De Coninck Arne, Fostier Jan, Maenhout Steven, De Baets Bernard
Research Unit Knowledge-based Systems KERMIT, Department of Mathematical Modelling, Statistics and Bioinformatics, Ghent University, B-9000 Ghent, Belgium
IBCN, Internet Based Communication Networks and Services Research Unit Department of Information Technology, Ghent University-iMinds, B-9000 Ghent, Belgium.
Genetics. 2014 Jul;197(3):813-22. doi: 10.1534/genetics.114.163683. Epub 2014 Apr 15.
In genomic prediction, common analysis methods rely on a linear mixed-model framework to estimate SNP marker effects and breeding values of animals or plants. Ridge regression-best linear unbiased prediction (RR-BLUP) is based on the assumptions that SNP marker effects are normally distributed, are uncorrelated, and have equal variances. We propose DAIRRy-BLUP, a parallel, Distributed-memory RR-BLUP implementation, based on single-trait observations ( Y: ), that uses the Average Information algorithm for restricted maximum-likelihood estimation of the variance components. The goal of DAIRRy-BLUP is to enable the analysis of large-scale data sets to provide more accurate estimates of marker effects and breeding values. A distributed-memory framework is required since the dimensionality of the problem, determined by the number of SNP markers, can become too large to be analyzed by a single computing node. Initial results show that DAIRRy-BLUP enables the analysis of very large-scale data sets (up to 1,000,000 individuals and 360,000 SNPs) and indicate that increasing the number of phenotypic and genotypic records has a more significant effect on the prediction accuracy than increasing the density of SNP arrays.

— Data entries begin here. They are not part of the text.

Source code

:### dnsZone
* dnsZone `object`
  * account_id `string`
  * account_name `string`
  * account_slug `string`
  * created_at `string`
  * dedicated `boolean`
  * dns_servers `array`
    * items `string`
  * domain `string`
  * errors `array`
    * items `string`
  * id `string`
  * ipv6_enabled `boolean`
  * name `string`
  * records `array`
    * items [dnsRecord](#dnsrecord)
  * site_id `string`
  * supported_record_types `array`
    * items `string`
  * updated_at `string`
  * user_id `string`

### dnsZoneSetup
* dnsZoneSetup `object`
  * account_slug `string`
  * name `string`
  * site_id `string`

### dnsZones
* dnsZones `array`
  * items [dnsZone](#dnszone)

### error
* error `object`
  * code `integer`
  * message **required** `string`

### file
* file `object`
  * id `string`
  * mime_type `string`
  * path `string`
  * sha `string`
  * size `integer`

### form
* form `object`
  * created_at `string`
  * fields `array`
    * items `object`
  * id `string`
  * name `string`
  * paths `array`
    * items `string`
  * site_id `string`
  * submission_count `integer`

在基因组预测中,常用的分析方法依赖于线性混合模型框架来估计动植物的单核苷酸多态性(SNP)标记效应和育种值。岭回归最佳线性无偏预测(RR-BLUP)基于以下假设:SNP标记效应呈正态分布、不相关且具有相等的方差。我们提出了DAIRRy-BLUP,这是一种基于单性状观测值(Y:)的并行分布式内存RR-BLUP实现方法,它使用平均信息算法进行方差分量的限制最大似然估计。DAIRRy-BLUP的目标是能够分析大规模数据集,以提供更准确的标记效应和育种值估计。由于由SNP标记数量决定的问题维度可能变得太大而无法由单个计算节点进行分析,因此需要一个分布式内存框架。初步结果表明,DAIRRy-BLUP能够分析非常大规模的数据集(多达100万个个体和36万个SNP),并表明增加表型和基因型记录的数量对预测准确性的影响比增加SNP阵列的密度更为显著。